Your task: Copy the records below word for word, from their very first line down to and including the line that contains "5 août 2026".

Entries drawn from a collection
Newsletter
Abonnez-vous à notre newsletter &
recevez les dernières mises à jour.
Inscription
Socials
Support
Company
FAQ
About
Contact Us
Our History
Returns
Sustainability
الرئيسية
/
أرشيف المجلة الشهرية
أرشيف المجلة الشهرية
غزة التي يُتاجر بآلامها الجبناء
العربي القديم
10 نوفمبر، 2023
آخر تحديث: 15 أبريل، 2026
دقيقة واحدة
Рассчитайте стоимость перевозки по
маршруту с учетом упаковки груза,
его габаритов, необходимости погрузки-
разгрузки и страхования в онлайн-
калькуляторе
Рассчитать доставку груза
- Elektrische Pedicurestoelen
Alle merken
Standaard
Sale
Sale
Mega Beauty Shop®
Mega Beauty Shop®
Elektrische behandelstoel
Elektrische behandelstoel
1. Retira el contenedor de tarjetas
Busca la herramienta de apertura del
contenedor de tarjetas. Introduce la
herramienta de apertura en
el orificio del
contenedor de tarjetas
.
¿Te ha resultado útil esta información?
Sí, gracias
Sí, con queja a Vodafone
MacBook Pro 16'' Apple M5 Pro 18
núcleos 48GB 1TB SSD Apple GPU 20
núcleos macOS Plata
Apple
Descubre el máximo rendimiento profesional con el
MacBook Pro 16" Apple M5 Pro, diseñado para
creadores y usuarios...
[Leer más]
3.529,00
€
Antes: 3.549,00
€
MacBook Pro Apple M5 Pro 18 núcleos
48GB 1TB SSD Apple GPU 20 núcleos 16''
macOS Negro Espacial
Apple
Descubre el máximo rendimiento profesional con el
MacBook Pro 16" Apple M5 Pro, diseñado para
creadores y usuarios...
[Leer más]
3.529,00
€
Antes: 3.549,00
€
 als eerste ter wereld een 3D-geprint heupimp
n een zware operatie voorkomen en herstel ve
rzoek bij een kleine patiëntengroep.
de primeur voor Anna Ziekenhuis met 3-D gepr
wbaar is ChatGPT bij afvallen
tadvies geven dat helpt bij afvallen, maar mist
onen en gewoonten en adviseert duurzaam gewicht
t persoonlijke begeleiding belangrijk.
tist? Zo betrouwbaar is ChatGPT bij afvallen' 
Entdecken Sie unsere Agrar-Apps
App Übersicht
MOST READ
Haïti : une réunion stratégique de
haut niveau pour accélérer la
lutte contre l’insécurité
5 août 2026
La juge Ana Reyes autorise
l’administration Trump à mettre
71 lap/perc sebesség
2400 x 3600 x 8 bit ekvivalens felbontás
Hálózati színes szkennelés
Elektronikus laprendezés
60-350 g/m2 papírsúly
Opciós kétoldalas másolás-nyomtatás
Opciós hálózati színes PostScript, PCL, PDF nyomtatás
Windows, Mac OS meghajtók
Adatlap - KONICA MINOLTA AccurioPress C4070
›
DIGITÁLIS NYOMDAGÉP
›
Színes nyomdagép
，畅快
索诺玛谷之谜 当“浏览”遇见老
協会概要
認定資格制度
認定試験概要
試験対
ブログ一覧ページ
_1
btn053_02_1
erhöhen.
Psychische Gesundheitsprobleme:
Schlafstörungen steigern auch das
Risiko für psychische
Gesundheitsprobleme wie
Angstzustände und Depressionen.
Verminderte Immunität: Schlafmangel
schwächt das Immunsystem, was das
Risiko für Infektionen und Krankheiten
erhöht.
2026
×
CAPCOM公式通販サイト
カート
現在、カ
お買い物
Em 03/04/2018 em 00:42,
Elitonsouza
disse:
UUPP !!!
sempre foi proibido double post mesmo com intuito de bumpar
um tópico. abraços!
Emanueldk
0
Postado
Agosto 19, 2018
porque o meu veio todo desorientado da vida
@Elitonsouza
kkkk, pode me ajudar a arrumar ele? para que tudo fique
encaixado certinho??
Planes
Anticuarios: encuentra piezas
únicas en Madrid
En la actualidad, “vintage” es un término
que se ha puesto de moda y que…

Completed exercise:
Newsletter
Abonnez-vous à notre newsletter &
recevez les dernières mises à jour.
Inscription
Socials
Support
Company
FAQ
About
Contact Us
Our History
Returns
Sustainability
الرئيسية
/
أرشيف المجلة الشهرية
أرشيف المجلة الشهرية
غزة التي يُتاجر بآلامها الجبناء
العربي القديم
10 نوفمبر، 2023
آخر تحديث: 15 أبريل، 2026
دقيقة واحدة
Рассчитайте стоимость перевозки по
маршруту с учетом упаковки груза,
его габаритов, необходимости погрузки-
разгрузки и страхования в онлайн-
калькуляторе
Рассчитать доставку груза
- Elektrische Pedicurestoelen
Alle merken
Standaard
Sale
Sale
Mega Beauty Shop®
Mega Beauty Shop®
Elektrische behandelstoel
Elektrische behandelstoel
1. Retira el contenedor de tarjetas
Busca la herramienta de apertura del
contenedor de tarjetas. Introduce la
herramienta de apertura en
el orificio del
contenedor de tarjetas
.
¿Te ha resultado útil esta información?
Sí, gracias
Sí, con queja a Vodafone
MacBook Pro 16'' Apple M5 Pro 18
núcleos 48GB 1TB SSD Apple GPU 20
núcleos macOS Plata
Apple
Descubre el máximo rendimiento profesional con el
MacBook Pro 16" Apple M5 Pro, diseñado para
creadores y usuarios...
[Leer más]
3.529,00
€
Antes: 3.549,00
€
MacBook Pro Apple M5 Pro 18 núcleos
48GB 1TB SSD Apple GPU 20 núcleos 16''
macOS Negro Espacial
Apple
Descubre el máximo rendimiento profesional con el
MacBook Pro 16" Apple M5 Pro, diseñado para
creadores y usuarios...
[Leer más]
3.529,00
€
Antes: 3.549,00
€
 als eerste ter wereld een 3D-geprint heupimp
n een zware operatie voorkomen en herstel ve
rzoek bij een kleine patiëntengroep.
de primeur voor Anna Ziekenhuis met 3-D gepr
wbaar is ChatGPT bij afvallen
tadvies geven dat helpt bij afvallen, maar mist
onen en gewoonten en adviseert duurzaam gewicht
t persoonlijke begeleiding belangrijk.
tist? Zo betrouwbaar is ChatGPT bij afvallen' 
Entdecken Sie unsere Agrar-Apps
App Übersicht
MOST READ
Haïti : une réunion stratégique de
haut niveau pour accélérer la
lutte contre l’insécurité
5 août 2026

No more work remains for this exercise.